First you must realize that no one can accurately foresee every possible emergency or opportunity. When the occasion to borrow does arrive, the availability and cost of the money you need will depend upon your credit rating. The differences can be critical. In 1982, after it had already received federal guarantees and put the worst of its losses behind it, Chrysler Corporation was still paying 3 points more than GM for its finance unit money – at a time when the difference between a sale and no sale was often less than a point or two. So, no matter how little borrowing you may plan to do, you should prepare by attending to that important credit rating, which is easy to accomplish.
Remember that you are tapping into your credit, and either damaging or improving your credit rating, whenever you lease equipment, rent property, or place an order for supplies without paying for it in advance.

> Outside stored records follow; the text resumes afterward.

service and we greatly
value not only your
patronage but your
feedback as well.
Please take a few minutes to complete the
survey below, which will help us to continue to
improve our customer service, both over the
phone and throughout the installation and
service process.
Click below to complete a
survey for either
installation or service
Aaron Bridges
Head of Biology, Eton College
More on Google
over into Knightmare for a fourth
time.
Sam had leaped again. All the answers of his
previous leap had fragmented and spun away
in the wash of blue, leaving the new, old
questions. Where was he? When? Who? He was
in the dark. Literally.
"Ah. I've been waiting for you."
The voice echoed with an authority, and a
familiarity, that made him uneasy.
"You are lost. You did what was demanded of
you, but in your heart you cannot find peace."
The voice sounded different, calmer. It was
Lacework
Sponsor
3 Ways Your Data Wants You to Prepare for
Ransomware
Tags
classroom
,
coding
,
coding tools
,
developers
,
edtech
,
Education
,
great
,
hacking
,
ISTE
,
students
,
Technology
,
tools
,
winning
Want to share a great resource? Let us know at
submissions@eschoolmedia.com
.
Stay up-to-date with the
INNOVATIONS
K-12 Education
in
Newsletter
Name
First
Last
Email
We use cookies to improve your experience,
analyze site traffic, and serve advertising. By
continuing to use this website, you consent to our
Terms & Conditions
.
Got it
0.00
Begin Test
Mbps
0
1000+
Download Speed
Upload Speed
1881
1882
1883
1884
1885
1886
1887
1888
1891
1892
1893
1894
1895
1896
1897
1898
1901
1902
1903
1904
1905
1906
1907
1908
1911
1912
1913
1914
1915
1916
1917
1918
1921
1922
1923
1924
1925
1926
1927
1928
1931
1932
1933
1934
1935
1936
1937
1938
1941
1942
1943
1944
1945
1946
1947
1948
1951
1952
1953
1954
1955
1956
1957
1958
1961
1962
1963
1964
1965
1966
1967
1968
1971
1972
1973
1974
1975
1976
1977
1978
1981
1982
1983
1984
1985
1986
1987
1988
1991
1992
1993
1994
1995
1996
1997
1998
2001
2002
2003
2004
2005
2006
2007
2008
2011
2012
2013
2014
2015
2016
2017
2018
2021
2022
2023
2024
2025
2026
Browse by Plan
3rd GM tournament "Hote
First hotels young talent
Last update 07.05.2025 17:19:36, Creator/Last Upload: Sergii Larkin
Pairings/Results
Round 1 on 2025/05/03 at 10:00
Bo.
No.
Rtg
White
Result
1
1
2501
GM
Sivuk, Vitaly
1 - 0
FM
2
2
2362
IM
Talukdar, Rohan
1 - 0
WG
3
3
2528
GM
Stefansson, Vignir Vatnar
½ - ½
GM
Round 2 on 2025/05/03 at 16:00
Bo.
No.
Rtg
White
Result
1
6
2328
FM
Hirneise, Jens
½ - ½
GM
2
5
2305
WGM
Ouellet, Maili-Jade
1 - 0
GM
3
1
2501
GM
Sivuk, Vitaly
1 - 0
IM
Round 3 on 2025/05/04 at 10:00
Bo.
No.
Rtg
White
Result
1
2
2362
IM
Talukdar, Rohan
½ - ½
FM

Indeed, if you are starting absolutely from scratch, most suppliers will put you on a “COD”, or a three-day, payment schedule. Once you pay reliably over a reasonable period (which can be as short as thirty days, depending upon the generosity of their credit arrangements) you’ll be able to receive bills at more extended intervals, and even to use their payment schedule as a source of credit. Meanwhile, if one of those suppliers belongs to a credit reporting bureau, it may already have had occasion to file a report on you – either good or bad. In a short time, you’ll have established a credit record, which will largely determine your ability to borrow from suppliers as well as from banks.
That in turn means you must carefully monitor your standing with the credit services. Such organizations are numerous, ranging from people who simply list bad checks, through local merchant credit services, to the big names like Standard & Poor and Dun & Bradstreet. If you are ever denied credit, you are entitled by law to know what credit service down-rated you, and then to demand from that service a copy of your credit file. If there’s a false mark against you – and that happens with even the best and biggest companies – you have to get it removed, even if that means suing.